Open marius311 opened 2 years ago
I'm not sure if this is an issue. I'd think that the reproducibility is only for a fixed element type.
It makes ForwardDiff the odd one out in being able to consistently derive w.r.t parameters of some statistical models (eg in Turing, where I hit this), and I do think it would be good for this package to be able to:
julia> using Random, AbstractDifferentiation, Zygote, ForwardDiff, FiniteDifferences, Distributions, DistributionsAD, LinearAlgebra
julia> test(x) = sum(rand(Xoshiro(1), MvNormal(zeros(8), x*I)))
test (generic function with 1 method)
julia> test(1.)
0.34172342435510183
julia> AD.value_and_derivative(AD.ZygoteBackend(), test, 1.)
(0.34172342435510183, (0.17086171217755092,))
julia> AD.value_and_derivative(AD.FiniteDifferencesBackend(), test, 1.)
(0.34172342435510183, (0.17086171217746912,))
julia> AD.value_and_derivative(AD.ForwardDiffBackend(), test, 1.)
(4.4673840155712305, (2.2336920077856153,))
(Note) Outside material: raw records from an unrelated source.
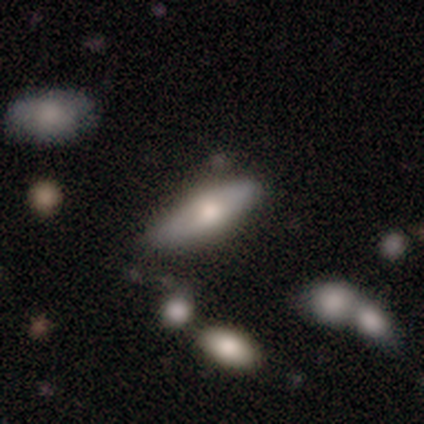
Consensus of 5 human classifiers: Smooth or featured: smooth — 60% (star or artifact — 40%)
How rounded: in between — 67% (cigar-shaped — 33%)
Merging: minor disturbance — 67% (none — 33%)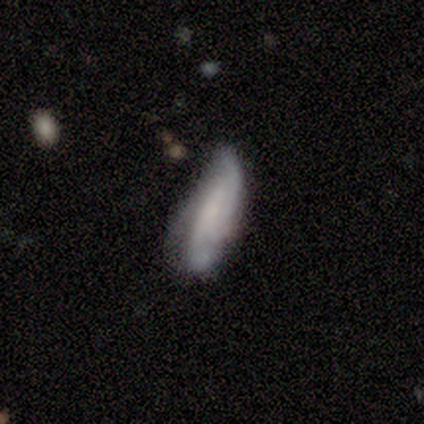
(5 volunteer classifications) A featured or disk galaxy (100%) with no bar (80%), 2 (40%, tied with 3) tight (40%, tied with medium) spiral arms (100%) and a small central bulge (80%).

Vote fractions:
- Smooth or featured? featured or disk: 100% / smooth: 0% / star or artifact: 0%
- Edge-on disk? no: 100% / yes: 0%
- Bar? no: 80% / weak: 20% / strong: 0%
- Spiral arms? yes: 100% / no: 0%
- Spiral winding? tight: 40% (tied) / medium: 40% (tied) / loose: 20%
- Spiral arm count? 2: 40% (tied) / 3: 40% (tied) / can't tell: 20% / 1: 0% / 4: 0% / more than 4: 0%
- Bulge size? small: 80% / none: 20% / dominant: 0% / large: 0% / moderate: 0%
- Merging? none: 60% / minor disturbance: 40% / major disturbance: 0% / merger: 0%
Do you really want to differentiate rand
? I guess you are aware but generally I don't think sampling algorithms give any guarantees about differentiability unless you explicitly sample via the quantile function.
In any case, I don't think there is much that can be done in this package. Essentially you are arguing that the optimization that you link to shouldn't be there so I think the issue should be filed against the main repo if you think it needs fixing.
Maybe consider it this way, my test(x)
function above is a deterministic smooth function of x
which other AD libraries differentiate just fine, except ForwardDiff.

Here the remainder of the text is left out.